What Algorithms Want

The gap between theoretical ideas and messy reality, as seen in Neal Stephenson, Adam Smith, and Star Trek. We depend on—we believe in—algorithms to help us get a ride, choose which book to buy, execute a mathematical proof. It's as if we think of code as a magic spell, an incantation to reveal what we need to know and even what we want. Humans have always believed that certain invocations—the marriage vow, the shaman's curse—do not merely describe the world but make it. Computation casts a cultural shadow that is shaped by this long tradition of magical thinking. In this book, Ed Finn considers how the algorithm—in practical terms, “a method for solving a problem”—has its roots not only in mathematical logic but also in cybernetics, philosophy, and magical thinking.
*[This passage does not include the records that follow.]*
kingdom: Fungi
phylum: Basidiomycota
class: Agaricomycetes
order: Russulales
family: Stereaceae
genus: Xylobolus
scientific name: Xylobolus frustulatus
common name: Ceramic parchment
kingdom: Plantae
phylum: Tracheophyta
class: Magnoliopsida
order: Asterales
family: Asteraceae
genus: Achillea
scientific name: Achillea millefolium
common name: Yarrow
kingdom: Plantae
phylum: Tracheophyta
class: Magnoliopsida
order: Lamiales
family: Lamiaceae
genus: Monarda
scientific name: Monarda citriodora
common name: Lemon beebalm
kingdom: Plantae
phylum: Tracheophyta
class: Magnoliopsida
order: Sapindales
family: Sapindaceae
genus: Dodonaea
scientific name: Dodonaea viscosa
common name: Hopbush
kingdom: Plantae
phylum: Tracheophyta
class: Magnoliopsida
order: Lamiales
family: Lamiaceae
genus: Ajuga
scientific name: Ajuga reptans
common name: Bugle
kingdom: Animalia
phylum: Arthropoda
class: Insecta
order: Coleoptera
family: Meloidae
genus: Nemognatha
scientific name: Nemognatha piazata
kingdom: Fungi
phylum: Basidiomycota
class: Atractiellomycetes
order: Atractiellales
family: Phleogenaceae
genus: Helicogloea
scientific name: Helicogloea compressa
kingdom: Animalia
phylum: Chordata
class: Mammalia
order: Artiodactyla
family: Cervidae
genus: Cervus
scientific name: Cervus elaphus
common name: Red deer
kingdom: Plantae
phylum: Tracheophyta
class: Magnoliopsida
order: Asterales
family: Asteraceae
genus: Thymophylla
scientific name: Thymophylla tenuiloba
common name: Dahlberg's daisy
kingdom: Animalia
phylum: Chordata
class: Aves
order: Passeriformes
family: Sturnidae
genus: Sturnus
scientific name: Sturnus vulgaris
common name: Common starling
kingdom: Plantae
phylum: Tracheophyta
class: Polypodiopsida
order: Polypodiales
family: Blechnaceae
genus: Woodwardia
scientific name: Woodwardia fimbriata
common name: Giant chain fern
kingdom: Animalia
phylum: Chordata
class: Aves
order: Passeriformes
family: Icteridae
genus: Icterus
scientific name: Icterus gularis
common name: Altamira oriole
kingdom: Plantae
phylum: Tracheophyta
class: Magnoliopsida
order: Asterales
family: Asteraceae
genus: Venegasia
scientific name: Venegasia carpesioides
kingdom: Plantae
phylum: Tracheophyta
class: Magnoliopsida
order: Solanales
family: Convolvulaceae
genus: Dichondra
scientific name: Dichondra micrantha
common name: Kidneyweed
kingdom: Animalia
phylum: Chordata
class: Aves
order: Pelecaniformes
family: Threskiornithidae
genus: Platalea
Finn argues that the algorithm deploys concepts from the idealized space of computation in a messy reality, with unpredictable and sometimes fascinating results. Drawing on sources that range from Neal Stephenson's Snow Crash to Diderot's Encyclopédie, from Adam Smith to the Star Trek computer, Finn explores the gap between theoretical ideas and pragmatic instructions. He examines the development of intelligent assistants like Siri, the rise of algorithmic aesthetics at Netflix, Ian Bogost's satiric Facebook game Cow Clicker, and the revolutionary economics of Bitcoin. He describes Google's goal of anticipating our questions, Uber's cartoon maps and black box accounting, and what Facebook tells us about programmable value, among other things. If we want to understand the gap between abstraction and messy reality, Finn argues, we need to build a model of “algorithmic reading” and scholarship that attends to process, spearheading a new experimental humanities.